__PROBLEM TO SOLVE__
What is needed is the whole of the data, set down exactly.
EXERCISE DATA START
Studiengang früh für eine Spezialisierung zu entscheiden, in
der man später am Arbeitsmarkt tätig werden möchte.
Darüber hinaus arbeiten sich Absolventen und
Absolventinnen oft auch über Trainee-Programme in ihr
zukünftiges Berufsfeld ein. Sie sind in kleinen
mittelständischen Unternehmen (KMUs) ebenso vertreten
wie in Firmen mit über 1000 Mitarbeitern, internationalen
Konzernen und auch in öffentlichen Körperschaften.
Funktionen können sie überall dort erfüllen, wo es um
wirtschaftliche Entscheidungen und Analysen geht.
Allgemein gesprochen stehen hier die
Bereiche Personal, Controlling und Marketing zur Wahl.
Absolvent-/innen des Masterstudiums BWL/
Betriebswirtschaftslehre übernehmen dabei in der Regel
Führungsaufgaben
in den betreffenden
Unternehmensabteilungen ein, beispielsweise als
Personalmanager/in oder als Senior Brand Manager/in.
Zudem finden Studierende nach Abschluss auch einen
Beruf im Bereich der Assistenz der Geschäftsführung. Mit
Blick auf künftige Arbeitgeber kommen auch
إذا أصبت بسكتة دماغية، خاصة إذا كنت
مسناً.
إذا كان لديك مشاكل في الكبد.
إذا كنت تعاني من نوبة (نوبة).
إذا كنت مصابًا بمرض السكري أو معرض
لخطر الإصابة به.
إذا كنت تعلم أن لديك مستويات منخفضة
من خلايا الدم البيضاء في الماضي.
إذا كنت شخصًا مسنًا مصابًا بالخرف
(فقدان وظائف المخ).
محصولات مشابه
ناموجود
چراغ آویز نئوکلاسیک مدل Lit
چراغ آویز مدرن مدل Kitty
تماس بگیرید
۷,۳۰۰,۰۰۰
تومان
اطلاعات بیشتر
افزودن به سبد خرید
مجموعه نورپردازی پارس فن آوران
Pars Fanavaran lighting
EXERCISE DATA END
__ANSWER FOR THE TASK__
Studiengang früh für eine Spezialisierung zu entscheiden, in
der man später am Arbeitsmarkt tätig werden möchte.
Darüber hinaus arbeiten sich Absolventen und
Absolventinnen oft auch über Trainee-Programme in ihr
zukünftiges Berufsfeld ein. Sie sind in kleinen
mittelständischen Unternehmen (KMUs) ebenso vertreten
wie in Firmen mit über 1000 Mitarbeitern, internationalen
Konzernen und auch in öffentlichen Körperschaften.
Funktionen können sie überall dort erfüllen, wo es um
wirtschaftliche Entscheidungen und Analysen geht.
Allgemein gesprochen stehen hier die
Bereiche Personal, Controlling und Marketing zur Wahl.
Absolvent-/innen des Masterstudiums BWL/
Betriebswirtschaftslehre übernehmen dabei in der Regel
Führungsaufgaben
in den betreffenden
Unternehmensabteilungen ein, beispielsweise als
Personalmanager/in oder als Senior Brand Manager/in.
Zudem finden Studierende nach Abschluss auch einen
Beruf im Bereich der Assistenz der Geschäftsführung. Mit
Blick auf künftige Arbeitgeber kommen auch
إذا أصبت بسكتة دماغية، خاصة إذا كنت
مسناً.
إذا كان لديك مشاكل في الكبد.
إذا كنت تعاني من نوبة (نوبة).
إذا كنت مصابًا بمرض السكري أو معرض
لخطر الإصابة به.
إذا كنت تعلم أن لديك مستويات منخفضة
من خلايا الدم البيضاء في الماضي.
إذا كنت شخصًا مسنًا مصابًا بالخرف
(فقدان وظائف المخ).
محصولات مشابه
ناموجود
چراغ آویز نئوکلاسیک مدل Lit
چراغ آویز مدرن مدل Kitty
تماس بگیرید
۷,۳۰۰,۰۰۰
تومان
اطلاعات بیشتر
افزودن به سبد خرید
مجموعه نورپردازی پارس فن آوران
Pars Fanavaran lighting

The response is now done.